### Текстовый отрывок ###

Последние поэты империи
Шрифт:
И смотрит девочка, робея,
от жалости ко мне ржавея —
мол, посреди таких друзей,
не смех, прижизненный музей.
И только ветры в поле пали.
И только волки вышли в ночь.
В России грусть была в ударе —
кому бы плахами помочь?..
(«И смотрит девочка, робея...»)
Да, его творческую, его поэтическую жизнь явно отправили на плаху к безжалостному палачу.
Леонид Губанов был сероглазым всадником во мгле застойного времени. Я, того же поколения,
Но как весело и оптимистично все начиналось. Владимир Алейников вспоминает губановскую мечту «о каком-то великолепном содружестве творческих людей, чуть ли не братстве, во всяком случае — славной компании, где все бы были в доску своими и все что-нибудь да создавали, творили — стихи ли писали, прозу ли, рисовали... в преддверии чего-то необычайного...». Вспоминает Алейников и самого поэта: «...коренастая, ладно сбитая фигура Губанова... Его изумительные серо-голубые глаза, действительно — зеркало его, губановской, таинственной души, излучали особенный, теплый, льющийся изнутри непрерывным потоком свет — свет предчувствия грандиозных событий, тайны, откровения...»
Леонид Губанов смолоду любил изумлять, поражать, пророчествовать. Впрочем, он и был наделен неким даром предвидения, хотя бы по отношению к самому себе.
Все знали от него же, что он уйдет в мир иной в тридцать семь лет, в сентябре: «Я лежу ногами вперед в сентябрь...». О своем гибельном сентябре он писал еще совсем молодым. Так и случилось. Сердце остановилось в сентябре 1983 года, когда ему исполнилось тридцать семь...
В сентябре вода прибывает,
в сентябре гробы забивают,
в сентябре мой окунь спешит,
в сентябре молодкам грешить...
(«Дуэль с родиной»)
Он писал свои шедевры как-то безумно легко, а потом шально выкрикивал их в кругу бражничающих друзей и ласкающихся подружек.
Мои стихи рассеялись в народе.
Рассеянные люди ходят вроде...
Жуют и пьют, меня не замечая.
А если и зовут — на чашку чая.
………………………………………
Пишу я для себя, потом для Бога.
У каждого своя теперь дорога...
Но умирая вот на этой строчке,
я думаю: народ — он Бог, и точка.
(«Мои стихи рассеялись в народе...»)
Что мешало печатать такие стихи? Чего боялись цензоры? Да, конечно же, стихи Губанова необычны, посреди пяти-шести строк обязательно намечается какой-то взрыв всего микрокосма стиха. Почти всегда его стихи выделялись из потока тогдашней поэтической уткоречи. Есенинская напевность вдруг переходит в хлебниковскую усложненность, Маяковский прорывается сквозь Гумилева. Вот уж в самом деле — рубище великих, ранее сказанных слов. Но после Библии
Но на цепи мое призванье,
и на цепи мое признанье,
но мы увидим — кольца ржавы.

###

# Цель 1
Когда, согласно отрывку о Леониде Губанове, остановилось сердце поэта?
# Цель 2
Продолжите отрывок о Леониде Губанове, начиная сразу после его последней строки.
Записи, приведённые далее, к отрывку о Леониде Губанове отношения не имеют.

### Исходные записи ###

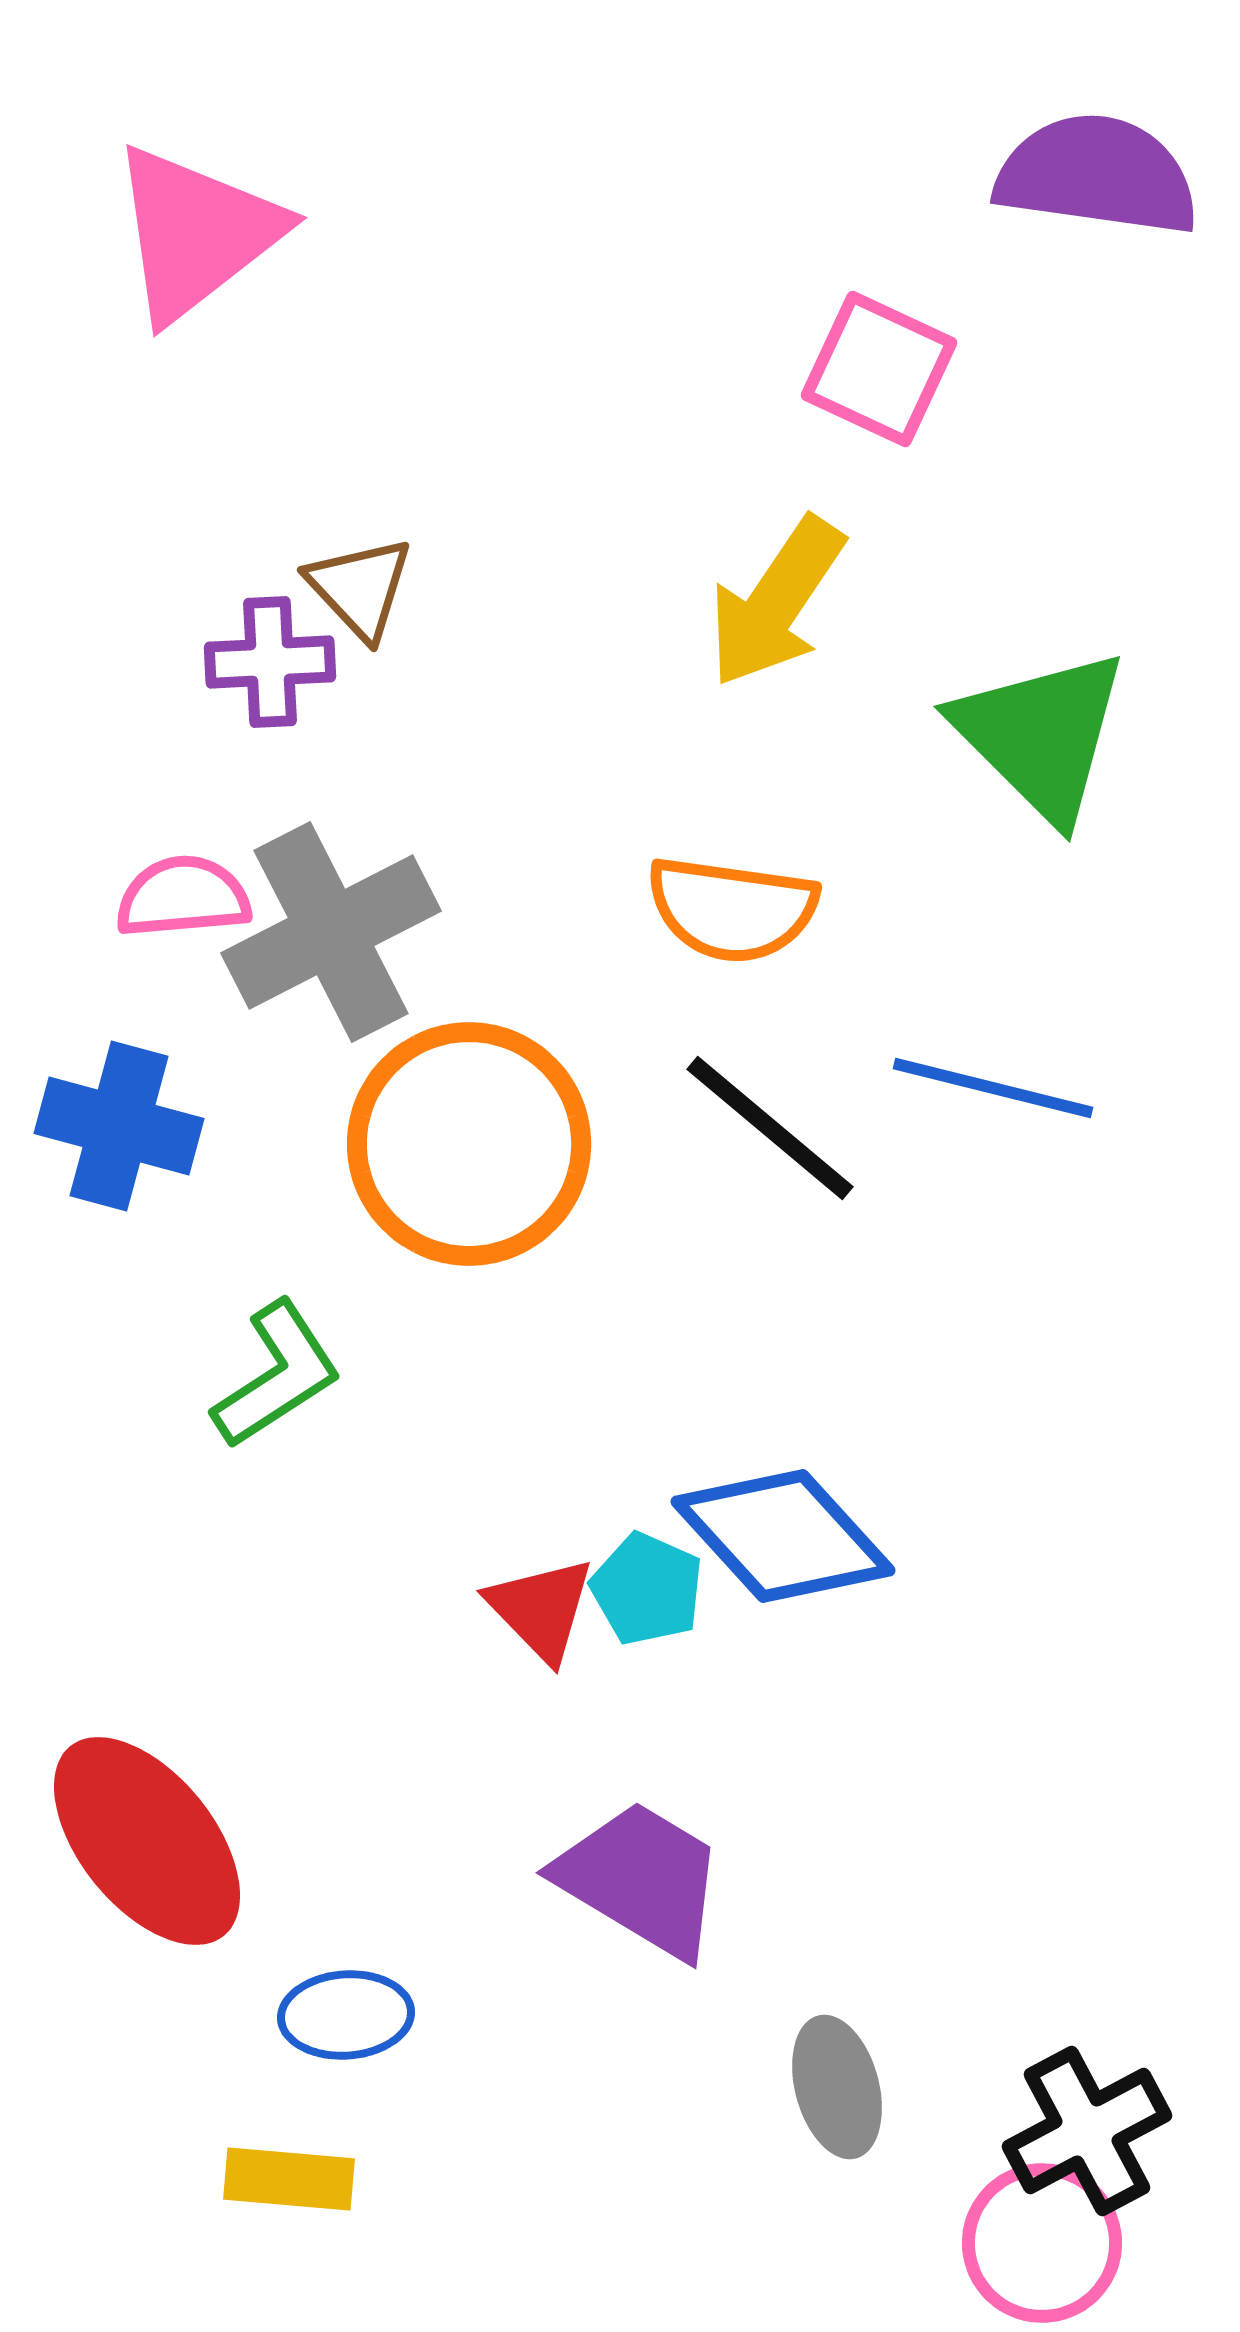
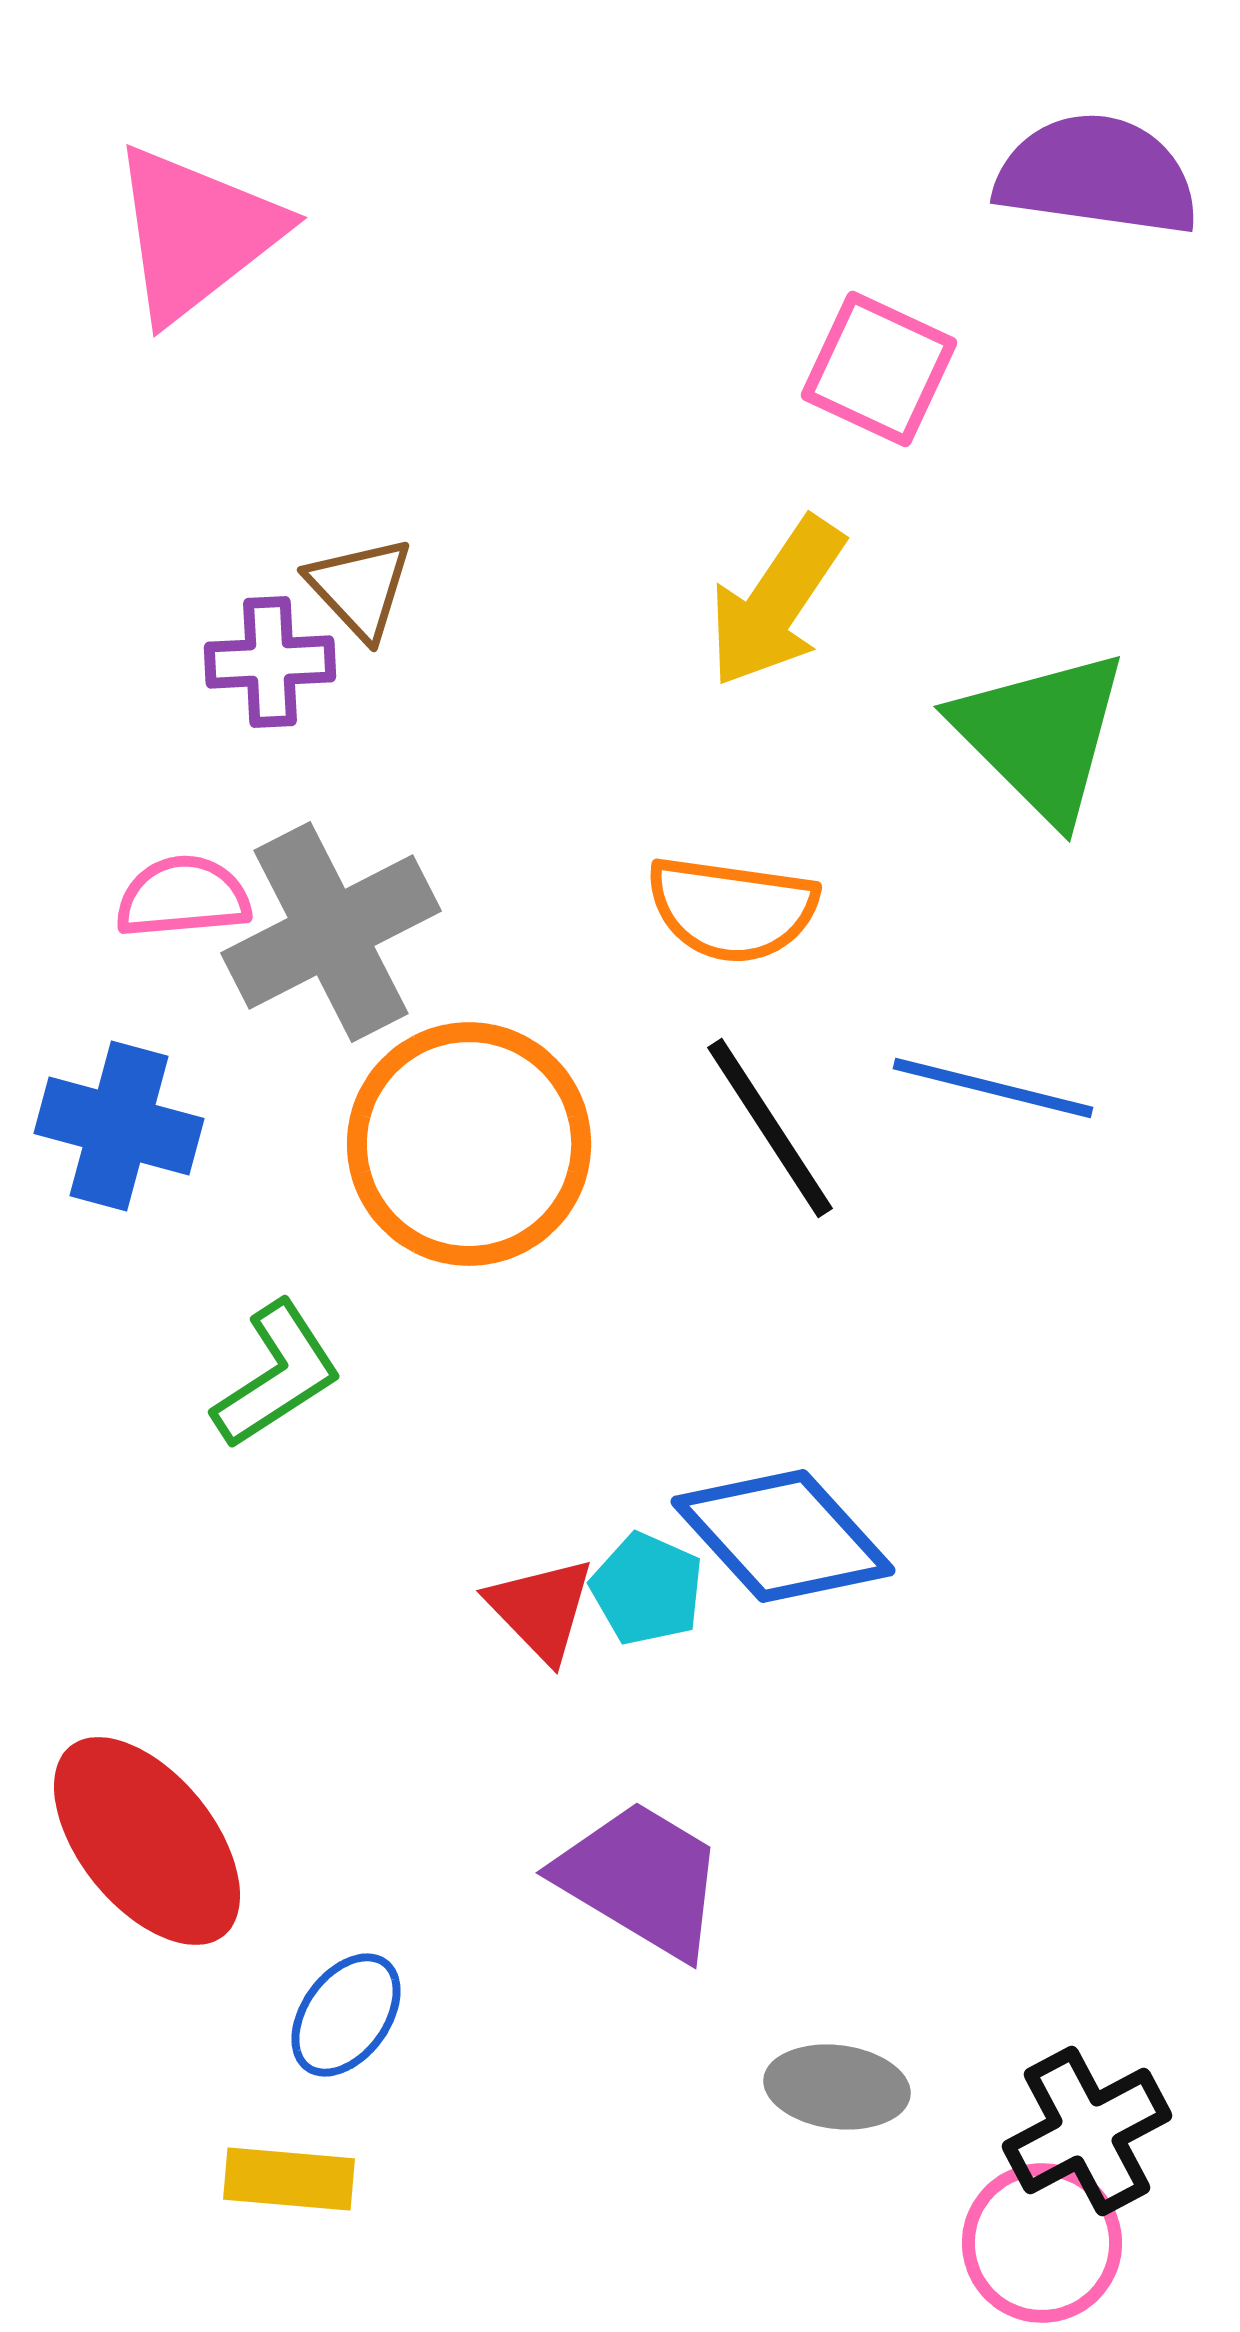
black line: rotated 17 degrees clockwise
blue ellipse: rotated 50 degrees counterclockwise
gray ellipse: rotated 68 degrees counterclockwise
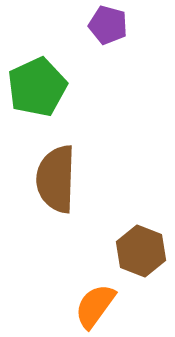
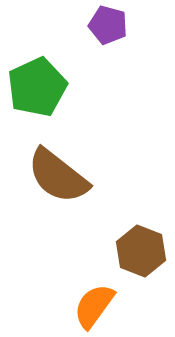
brown semicircle: moved 2 px right, 3 px up; rotated 54 degrees counterclockwise
orange semicircle: moved 1 px left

###

# Итоговый ответ 1
В сентябре 1983 года, когда ему исполнилось тридцать семь лет.

# Итоговый ответ 2
И цепи сбросить не секрет,
но прежде чем покроют травы,
«опальный колокол державы»
споет малиновый сонет...
(«Воспоминание хуже дьявола...»)
Он часто бывал неровным, небрежным, драчливым, не заботясь о своем совершенстве ни в жизни, ни в поэзии. Это характерно для любого непечатающегося поэта, каким бы талантливым он ни был. Свои стихи, как правило, он воспринимал только на слух, а исполнял он их изумительно — звучащее слово поглощало все недостатки иногда небрежно сделанного стиха. Лишь публикации, книги заставили бы его строже относиться к авторедактуре. (Поэтому я и не верю в поэзию Интернета. Нет самодисциплины, нет взгляда со стороны на свое творчество. Публикации, и чем раньше, тем лучше, необходимы всем.)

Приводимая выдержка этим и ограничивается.